62% do not know it is legal for an offline or physical store to charge different people different prices at the same time of day.
62% do not know that price-comparison sites like Expedia or Orbitz are not legally required to include the lowest travel prices
That being said, if consumers are in the dark about how they may or may not be protected, similar to the Snowden/NSA situation, an expected occurence could force a company to shed light on how they are using consumer data. Companies need to act completely transparent and ensure that the benefits of data sharing outweigh the risks. For brands, it can be in the form of customization or loyalty programs. For healthcare, it can be in the form of research. For government, it can be for improving employment or transportation. Whatever the use case, the subjects of research shouldn’t be tuned out to why data is being collected in the first place.

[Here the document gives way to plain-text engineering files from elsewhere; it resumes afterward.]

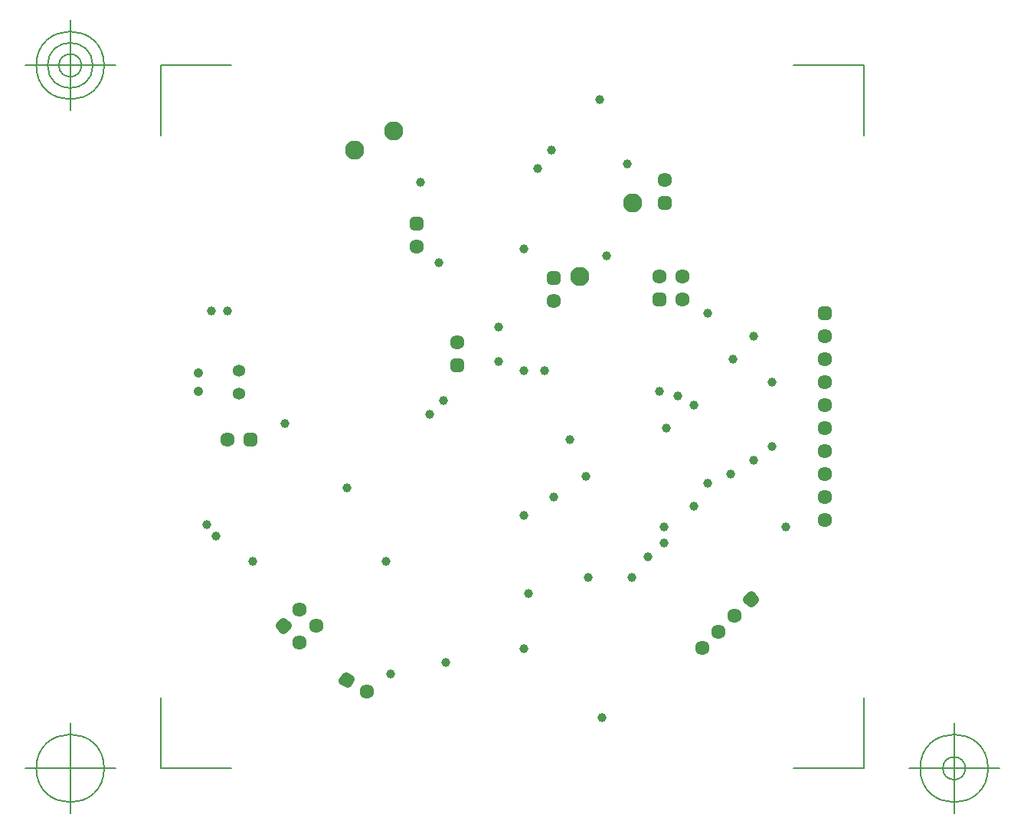
<source format=gbr>
G04 Generated by Ultiboard 13.0 *
%FSLAX25Y25*%
%MOIN*%

%ADD10C,0.00001*%
%ADD11C,0.00500*%
%ADD12C,0.03937*%
%ADD13C,0.06334*%
%ADD14P,0.02945X4*%
%ADD15C,0.03917*%
%ADD16P,0.02945X4X15*%
%ADD17C,0.08334*%
%ADD18R,0.02083X0.02083*%
%ADD19C,0.04156*%
%ADD20C,0.05337*%


G04 ColorRGB 9900CC for the following layer *
%LNSolder Mask Bottom*%
%LPD*%
G54D10*
G54D11*
X193024Y-203976D02*
X193024Y-173381D01*
X193024Y-203976D02*
X223619Y-203976D01*
X498976Y-203976D02*
X468381Y-203976D01*
X498976Y-203976D02*
X498976Y-173381D01*
X498976Y101976D02*
X498976Y71381D01*
X498976Y101976D02*
X468381Y101976D01*
X193024Y101976D02*
X223619Y101976D01*
X193024Y101976D02*
X193024Y71381D01*
X173339Y-203976D02*
X133969Y-203976D01*
X153654Y-223661D02*
X153654Y-184291D01*
X138890Y-203976D02*
G75*
D01*
G02X138890Y-203976I14764J0*
G01*
X518661Y-203976D02*
X558031Y-203976D01*
X538346Y-223661D02*
X538346Y-184291D01*
X523582Y-203976D02*
G75*
D01*
G02X523582Y-203976I14764J0*
G01*
X533425Y-203976D02*
G75*
D01*
G02X533425Y-203976I4921J0*
G01*
X173339Y101976D02*
X133969Y101976D01*
X153654Y82291D02*
X153654Y121661D01*
X138890Y101976D02*
G75*
D01*
G02X138890Y101976I14764J0*
G01*
X143811Y101976D02*
G75*
D01*
G02X143811Y101976I9843J0*
G01*
X148733Y101976D02*
G75*
D01*
G02X148733Y101976I4921J0*
G01*
G54D12*
X431000Y-80000D03*
X431000Y-6000D03*
X442000Y-26000D03*
X233000Y-114000D03*
X385000Y-182000D03*
X441000Y-75969D03*
X306000Y51000D03*
X314000Y16000D03*
X351000Y22000D03*
X451000Y-70000D03*
X451000Y-16000D03*
X465000Y-99000D03*
X459000Y-64000D03*
X459000Y-36000D03*
X425000Y-90000D03*
X425000Y-46000D03*
X418000Y-42000D03*
X410000Y-40000D03*
X317000Y-158000D03*
X351000Y-152000D03*
X310000Y-50000D03*
X293000Y-163000D03*
X396000Y59000D03*
X387000Y19000D03*
X357000Y57000D03*
X384000Y87000D03*
X363000Y65000D03*
X340031Y-12000D03*
X215000Y-5000D03*
X222000Y-5000D03*
X247000Y-54000D03*
X340000Y-27000D03*
X274000Y-82000D03*
X379000Y-121000D03*
X316000Y-44000D03*
X412000Y-106000D03*
X412000Y-99000D03*
X353000Y-128000D03*
X413000Y-56000D03*
X371000Y-61000D03*
X398000Y-121000D03*
X351000Y-31000D03*
X291000Y-114000D03*
X364000Y-86000D03*
X217000Y-103000D03*
X213000Y-98000D03*
X351000Y-94000D03*
X378000Y-77000D03*
X405000Y-112000D03*
X360000Y-31000D03*
G54D13*
X253571Y-134929D03*
X260642Y-142000D03*
X253571Y-149071D03*
X282660Y-170500D03*
X410000Y10000D03*
X420000Y0D03*
X420000Y10000D03*
X304500Y23000D03*
X428787Y-151713D03*
X442929Y-137571D03*
X435858Y-144642D03*
X364000Y-500D03*
X222000Y-61000D03*
X412500Y52000D03*
X482000Y-86000D03*
X482000Y-16000D03*
X482000Y-26000D03*
X482000Y-66000D03*
X482000Y-36000D03*
X482000Y-46000D03*
X482000Y-56000D03*
X482000Y-96000D03*
X482000Y-76000D03*
X322000Y-18500D03*
G54D14*
X246500Y-142000D03*
X450000Y-130500D03*
G54D15*
X245027Y-142000D02*
X246500Y-143473D01*
X247973Y-142000D01*
X246500Y-140527D01*
X245027Y-142000D01*D02*
X272577Y-165881D02*
X274381Y-166923D01*
X275423Y-165119D01*
X273619Y-164077D01*
X272577Y-165881D01*D02*
X408959Y-1041D02*
X411041Y-1041D01*
X411041Y1041D01*
X408959Y1041D01*
X408959Y-1041D01*D02*
X303459Y31959D02*
X305541Y31959D01*
X305541Y34041D01*
X303459Y34041D01*
X303459Y31959D01*D02*
X450000Y-129027D02*
X448527Y-130500D01*
X450000Y-131973D01*
X451473Y-130500D01*
X450000Y-129027D01*D02*
X362959Y8459D02*
X365041Y8459D01*
X365041Y10541D01*
X362959Y10541D01*
X362959Y8459D01*D02*
X230959Y-62041D02*
X233041Y-62041D01*
X233041Y-59959D01*
X230959Y-59959D01*
X230959Y-62041D01*D02*
X411459Y40959D02*
X413541Y40959D01*
X413541Y43041D01*
X411459Y43041D01*
X411459Y40959D01*D02*
X480959Y-7041D02*
X483041Y-7041D01*
X483041Y-4959D01*
X480959Y-4959D01*
X480959Y-7041D01*D02*
X320959Y-29541D02*
X323041Y-29541D01*
X323041Y-27459D01*
X320959Y-27459D01*
X320959Y-29541D01*D02*
G54D16*
X274000Y-165500D03*
G54D17*
X375500Y10000D03*
X294500Y73500D03*
X398500Y42000D03*
X277500Y65000D03*
G54D18*
X410000Y0D03*
X304500Y33000D03*
X364000Y9500D03*
X232000Y-61000D03*
X412500Y42000D03*
X482000Y-6000D03*
X322000Y-28500D03*
G54D19*
X209551Y-32012D03*
X209551Y-39886D03*
G54D20*
X227051Y-40949D03*
X227051Y-30949D03*

M02*

</source>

How Can Companies Earn Their Customers’ Trust?
While companies and consumers alike are trying to carefully navigate the digital era, earning a customer’s trust is no different than how you would do so offline. Be honest and transparent. If you are collecting their data, be straightforward about it. If you are using incentives, such as activators to gain deeper insights into your audience, make the benefits really clear to your consumers so they feel that they are getting something out of the data transaction and the company isn’t solely focused on the bottom line.
And for those who are simply notification needy, disregard everything above.